Market Transformation Strategy Focused on Indonesia, Policy Barriers, and Increasing Demand
At program inception, an analysis of both internationally traded commodities and biodiversity hotspots, combined with a thorough selection process, identified palm oil as the priority commodity. A Market Transformation Strategy (MTS) was agreed upon by both the IFC and RSPO for reducing the impact of palm oil production on biodiversity of global importance.
The primary geographic focus of the MTS was on Indonesia and Malaysia, due to their global standing as the two primary producing countries; a secondary geographic focus was placed on west and central Africa. The MTS defined four short-term goals meant to be met within three to five years.
Making it Easier to Do the Right Thing
The first goal was the removal of policy-related barriers to the adoption of biodiversity-friendly management practices in the palm oil sector in these geographic areas. BACP grantees worked toward better policies by generating accurate maps of high conservation value areas and creating land use planning tools for use by policymakers. They produced reports on legal policy barriers and spatial planning processes, and lobbied local, provincial, regional and national governments.
The second goal of the MTS was to implement alternative production methods with a proven positive impact on biodiversity and significant potential for development and replication, at both the farm and landscape levels. Grantees developed protocols, databases, and tools to allow producers to assess, monitor and protect HCV areas in existing plantations. Online information clearinghouses were developed and workshops held to make companies and smallholders aware of and able to access these tools. Grantees also analyzed the profitability of palm oil cultivation on already degraded land as an alternative to new deforestation, undertaking a study and running a pilot project with smallholder farmers to establish a plantation on degraded land.
Making it Pay to Do the Right Thing
Third, the MTS aimed to increase demand for RSPO-certified palm oil by cooperating with and building capacity within the RSPO and its multi-stakeholder membership base. Grantees provided formal guidance into the revision of RSPO principles and criteria.

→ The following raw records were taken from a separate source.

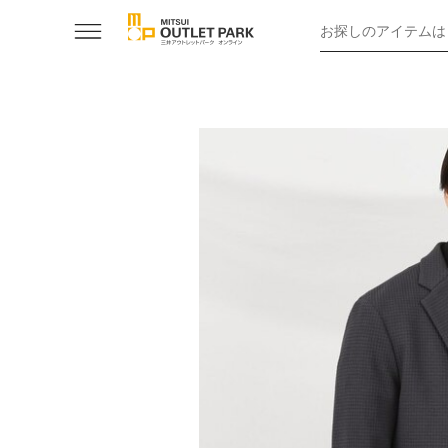
お探しのアイテムは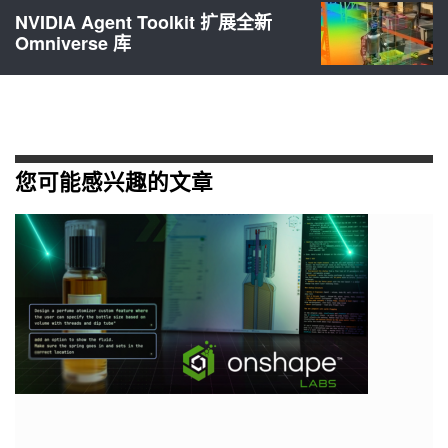
NVIDIA Agent Toolkit 扩展全新
Omniverse 库
您可能感兴趣的文章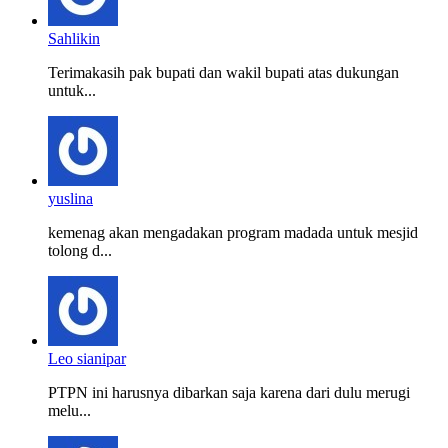
Sahlikin
Terimakasih pak bupati dan wakil bupati atas dukungan
untuk...
yuslina
kemenag akan mengadakan program madada untuk mesjid
tolong d...
Leo sianipar
PTPN ini harusnya dibarkan saja karena dari dulu merugi
melu...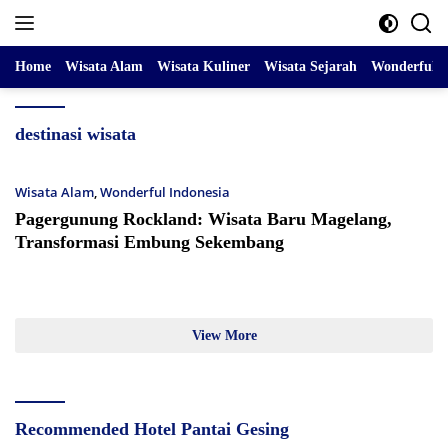
Skip
to
content
Home
Wisata Alam
Wisata Kuliner
Wisata Sejarah
Wonderful I
destinasi wisata
Wisata Alam
,
Wonderful Indonesia
Pagergunung Rockland: Wisata Baru Magelang,
Transformasi Embung Sekembang
View More
Recommended Hotel Pantai Gesing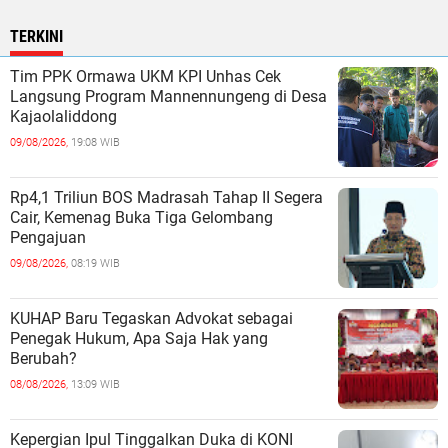
TERKINI
Tim PPK Ormawa UKM KPI Unhas Cek
Langsung Program Mannennungeng di Desa
Kajaolaliddong
09/08/2026,
19:08 WIB
Rp4,1 Triliun BOS Madrasah Tahap II Segera
Cair, Kemenag Buka Tiga Gelombang
Pengajuan
09/08/2026,
08:19 WIB
KUHAP Baru Tegaskan Advokat sebagai
Penegak Hukum, Apa Saja Hak yang
Berubah?
08/08/2026,
13:09 WIB
Kepergian Ipul Tinggalkan Duka di KONI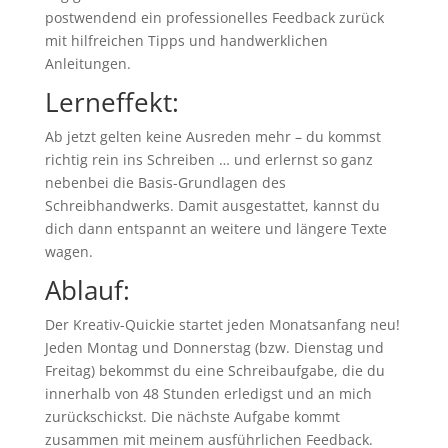
postwendend ein professionelles Feedback zurück
mit hilfreichen Tipps und handwerklichen
Anleitungen.
Lerneffekt:
Ab jetzt gelten keine Ausreden mehr – du kommst
richtig rein ins Schreiben … und erlernst so ganz
nebenbei die Basis-Grundlagen des
Schreibhandwerks. Damit ausgestattet, kannst du
dich dann entspannt an weitere und längere Texte
wagen.
Ablauf:
Der Kreativ-Quickie startet jeden Monatsanfang neu!
Jeden Montag und Donnerstag (bzw. Dienstag und
Freitag) bekommst du eine Schreibaufgabe, die du
innerhalb von 48 Stunden erledigst und an mich
zurückschickst. Die nächste Aufgabe kommt
zusammen mit meinem ausführlichen Feedback.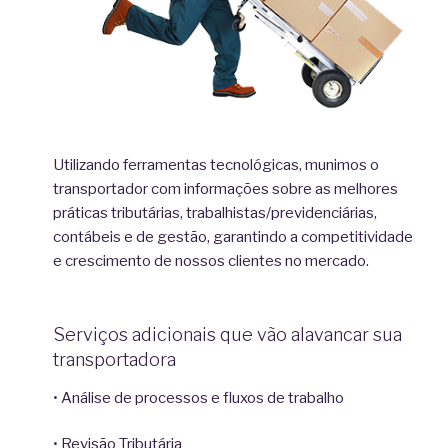
Utilizando ferramentas tecnológicas, munimos o
transportador com informações sobre as melhores
práticas tributárias, trabalhistas/previdenciárias,
contábeis e de gestão, garantindo a competitividade
e crescimento de nossos clientes no mercado.
Serviços adicionais que vão alavancar sua
transportadora
• Análise de processos e fluxos de trabalho
• Revisão Tributária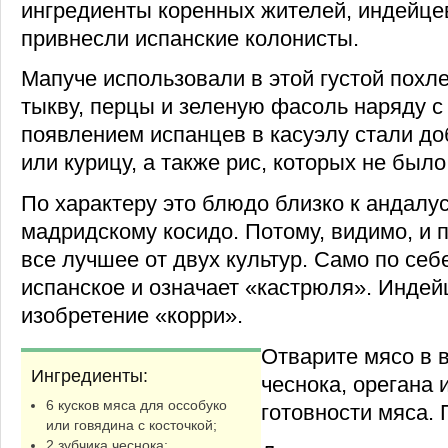
ингредиенты коренных жителей, индейцев 
привнесли испанские колонисты.
Мапуче использовали в этой густой похл
тыкву, перцы и зеленую фасоль наряду с
появлением испанцев в касуэлу стали до
или курицу, а также рис, которых не было
По характеру это блюдо близко к андалу
мадридскому косидо. Потому, видимо, и 
все лучшее от двух культур. Само по себ
испанское и означает «кастрюля». Инде
изобретение «корри».
Отварите мясо в 
Ингредиенты:
чеснока, орегана 
6 кусков мяса для оссобуко
готовности мяса.
или говядина с косточкой;
2 зубчика чеснока;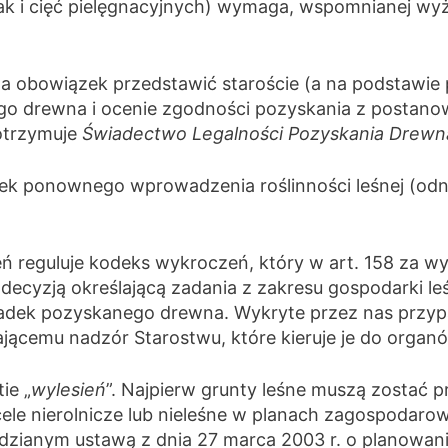
ak i cięć pielęgnacyjnych) wymaga, wspomnianej wyże
ma obowiązek przedstawić staroście (a na podstawie
ego drewna i ocenie zgodności pozyskania z postano
 otrzymuje
Świadectwo Legalności Pozyskania Drewn
zek ponownego wprowadzenia roślinności leśnej (odno
eń reguluje kodeks wykroczeń, który w art. 158 za 
 decyzją określającą zadania z zakresu gospodarki 
padek pozyskanego drewna. Wykryte przez nas przypad
ącemu nadzór Starostwu, które kieruje je do organów 
ie „
wylesień
”. Najpierw grunty leśne muszą zostać 
ele nierolnicze lub nieleśne w planach zagospodaro
idzianym ustawą z dnia 27 marca 2003 r. o planowan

Capacity-building work to help producers meet RSPO criteria meant that by 2012, the amount of RSPO certified palm oil had climbed to over 14% of total production.
Finally, the MTS aimed to create a role for finance to play in reducing negative impacts of palm oil on biodiversity. Grantees worked to advance the development of REDD+ carbon financing schemes in landscapes dominated by oil palm, and issue reports exploring frameworks to formalize HCV area management with concessions and secure financial support for HCV protection.